== Outline records ==
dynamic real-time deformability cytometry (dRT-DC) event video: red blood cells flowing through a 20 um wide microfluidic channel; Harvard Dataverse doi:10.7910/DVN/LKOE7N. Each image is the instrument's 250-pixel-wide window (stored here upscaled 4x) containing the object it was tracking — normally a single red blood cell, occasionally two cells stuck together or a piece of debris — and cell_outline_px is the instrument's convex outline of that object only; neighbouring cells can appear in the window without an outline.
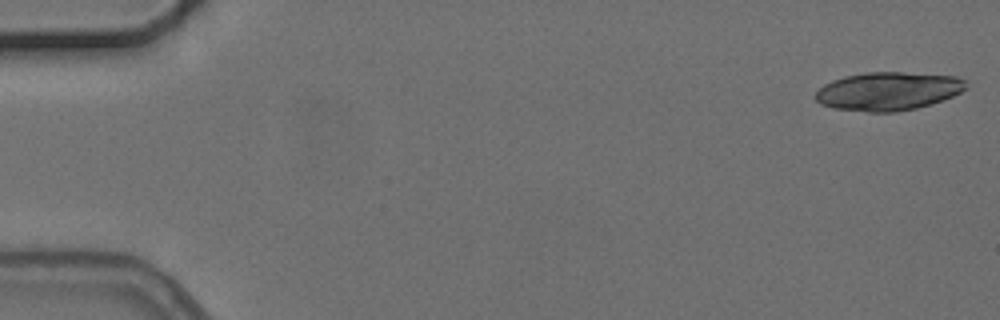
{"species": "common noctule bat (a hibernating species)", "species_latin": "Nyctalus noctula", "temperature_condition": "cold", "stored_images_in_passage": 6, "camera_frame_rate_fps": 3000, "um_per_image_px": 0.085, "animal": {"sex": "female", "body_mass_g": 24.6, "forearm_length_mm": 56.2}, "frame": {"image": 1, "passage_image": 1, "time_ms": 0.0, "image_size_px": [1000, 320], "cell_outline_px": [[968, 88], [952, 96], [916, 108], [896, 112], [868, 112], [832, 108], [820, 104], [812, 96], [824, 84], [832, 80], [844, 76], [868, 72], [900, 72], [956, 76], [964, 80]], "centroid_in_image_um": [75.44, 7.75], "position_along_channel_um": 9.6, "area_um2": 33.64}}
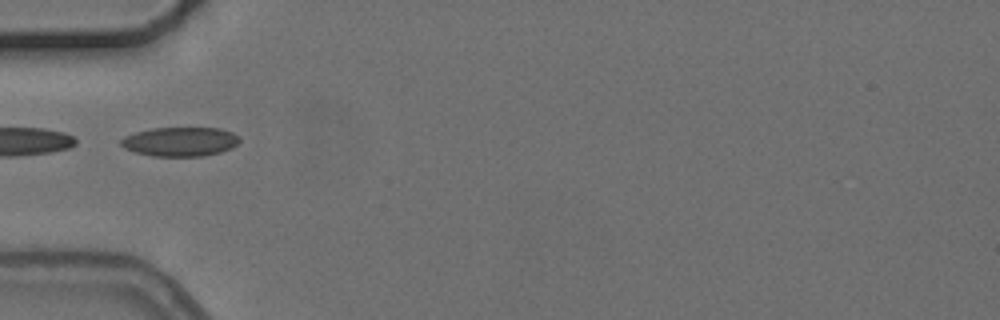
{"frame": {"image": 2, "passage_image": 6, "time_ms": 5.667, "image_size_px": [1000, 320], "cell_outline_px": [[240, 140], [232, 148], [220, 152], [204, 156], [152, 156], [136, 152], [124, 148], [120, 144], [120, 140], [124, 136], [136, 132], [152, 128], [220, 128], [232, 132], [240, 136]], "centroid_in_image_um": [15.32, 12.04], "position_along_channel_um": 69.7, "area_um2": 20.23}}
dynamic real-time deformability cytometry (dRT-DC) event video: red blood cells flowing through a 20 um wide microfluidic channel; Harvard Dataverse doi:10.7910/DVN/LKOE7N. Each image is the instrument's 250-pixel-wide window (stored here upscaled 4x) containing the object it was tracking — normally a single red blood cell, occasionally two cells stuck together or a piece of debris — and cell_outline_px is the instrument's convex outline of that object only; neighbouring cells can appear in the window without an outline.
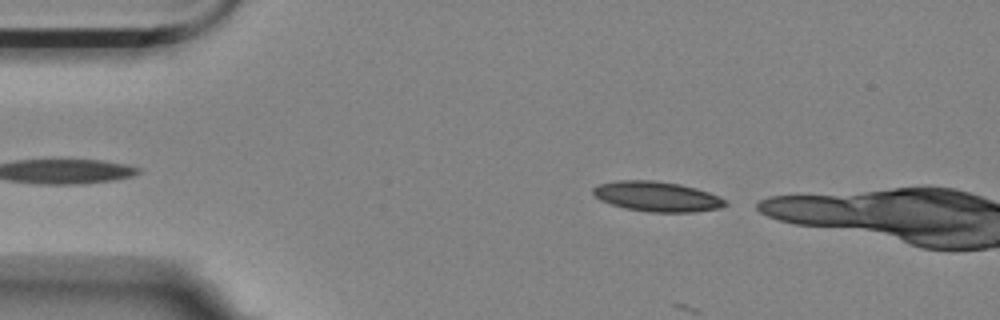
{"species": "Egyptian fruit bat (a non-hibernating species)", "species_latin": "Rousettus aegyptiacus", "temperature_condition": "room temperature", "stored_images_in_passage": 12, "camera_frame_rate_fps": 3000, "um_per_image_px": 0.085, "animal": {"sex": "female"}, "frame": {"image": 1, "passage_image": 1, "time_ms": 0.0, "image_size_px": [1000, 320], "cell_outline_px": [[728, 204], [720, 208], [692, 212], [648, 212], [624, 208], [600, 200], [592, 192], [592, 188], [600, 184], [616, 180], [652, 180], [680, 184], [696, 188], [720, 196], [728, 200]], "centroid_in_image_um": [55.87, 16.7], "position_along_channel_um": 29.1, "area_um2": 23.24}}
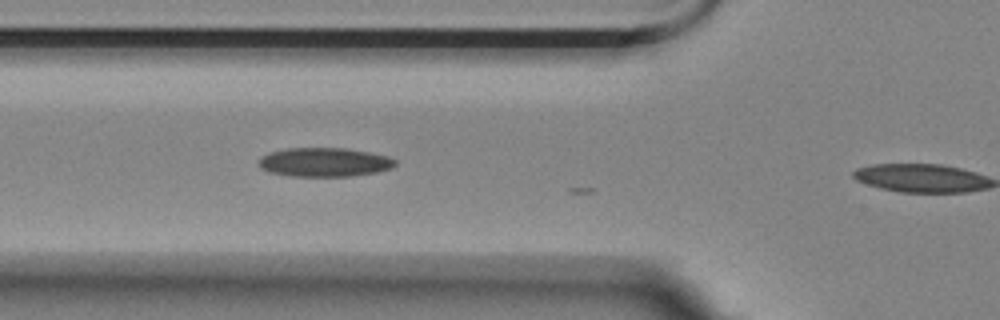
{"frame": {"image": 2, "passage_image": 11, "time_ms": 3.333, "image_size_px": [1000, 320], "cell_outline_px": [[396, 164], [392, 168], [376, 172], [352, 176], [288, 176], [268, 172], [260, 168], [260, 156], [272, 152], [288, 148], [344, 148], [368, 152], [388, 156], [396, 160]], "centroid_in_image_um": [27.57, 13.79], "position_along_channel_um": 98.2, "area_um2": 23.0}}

== Work instructions ==
Every entry above needs to be retyped exactly; drop the pictures.

== Full output ==
dynamic real-time deformability cytometry (dRT-DC) event video: red blood cells flowing through a 20 um wide microfluidic channel; Harvard Dataverse doi:10.7910/DVN/LKOE7N. Each image is the instrument's 250-pixel-wide window (stored here upscaled 4x) containing the object it was tracking — normally a single red blood cell, occasionally two cells stuck together or a piece of debris — and cell_outline_px is the instrument's convex outline of that object only; neighbouring cells can appear in the window without an outline.
{"species": "common noctule bat (a hibernating species)", "species_latin": "Nyctalus noctula", "temperature_condition": "cold", "stored_images_in_passage": 6, "camera_frame_rate_fps": 3000, "um_per_image_px": 0.085, "animal": {"sex": "female", "body_mass_g": 24.6, "forearm_length_mm": 56.2}, "frame": {"image": 1, "passage_image": 1, "time_ms": 0.0, "image_size_px": [1000, 320], "cell_outline_px": [[968, 88], [952, 96], [916, 108], [896, 112], [868, 112], [832, 108], [820, 104], [812, 96], [824, 84], [832, 80], [844, 76], [868, 72], [900, 72], [956, 76], [964, 80]], "centroid_in_image_um": [75.44, 7.75], "position_along_channel_um": 9.6, "area_um2": 33.64}}
{"frame": {"image": 2, "passage_image": 6, "time_ms": 5.667, "image_size_px": [1000, 320], "cell_outline_px": [[240, 140], [232, 148], [220, 152], [204, 156], [152, 156], [136, 152], [124, 148], [120, 144], [120, 140], [124, 136], [136, 132], [152, 128], [220, 128], [232, 132], [240, 136]], "centroid_in_image_um": [15.32, 12.04], "position_along_channel_um": 69.7, "area_um2": 20.23}}
dynamic real-time deformability cytometry (dRT-DC) event video: red blood cells flowing through a 20 um wide microfluidic channel; Harvard Dataverse doi:10.7910/DVN/LKOE7N. Each image is the instrument's 250-pixel-wide window (stored here upscaled 4x) containing the object it was tracking — normally a single red blood cell, occasionally two cells stuck together or a piece of debris — and cell_outline_px is the instrument's convex outline of that object only; neighbouring cells can appear in the window without an outline.
{"species": "Egyptian fruit bat (a non-hibernating species)", "species_latin": "Rousettus aegyptiacus", "temperature_condition": "room temperature", "stored_images_in_passage": 12, "camera_frame_rate_fps": 3000, "um_per_image_px": 0.085, "animal": {"sex": "female"}, "frame": {"image": 1, "passage_image": 1, "time_ms": 0.0, "image_size_px": [1000, 320], "cell_outline_px": [[728, 204], [720, 208], [692, 212], [648, 212], [624, 208], [600, 200], [592, 192], [592, 188], [600, 184], [616, 180], [652, 180], [680, 184], [696, 188], [720, 196], [728, 200]], "centroid_in_image_um": [55.87, 16.7], "position_along_channel_um": 29.1, "area_um2": 23.24}}
{"frame": {"image": 2, "passage_image": 11, "time_ms": 3.333, "image_size_px": [1000, 320], "cell_outline_px": [[396, 164], [392, 168], [376, 172], [352, 176], [288, 176], [268, 172], [260, 168], [260, 156], [272, 152], [288, 148], [344, 148], [368, 152], [388, 156], [396, 160]], "centroid_in_image_um": [27.57, 13.79], "position_along_channel_um": 98.2, "area_um2": 23.0}}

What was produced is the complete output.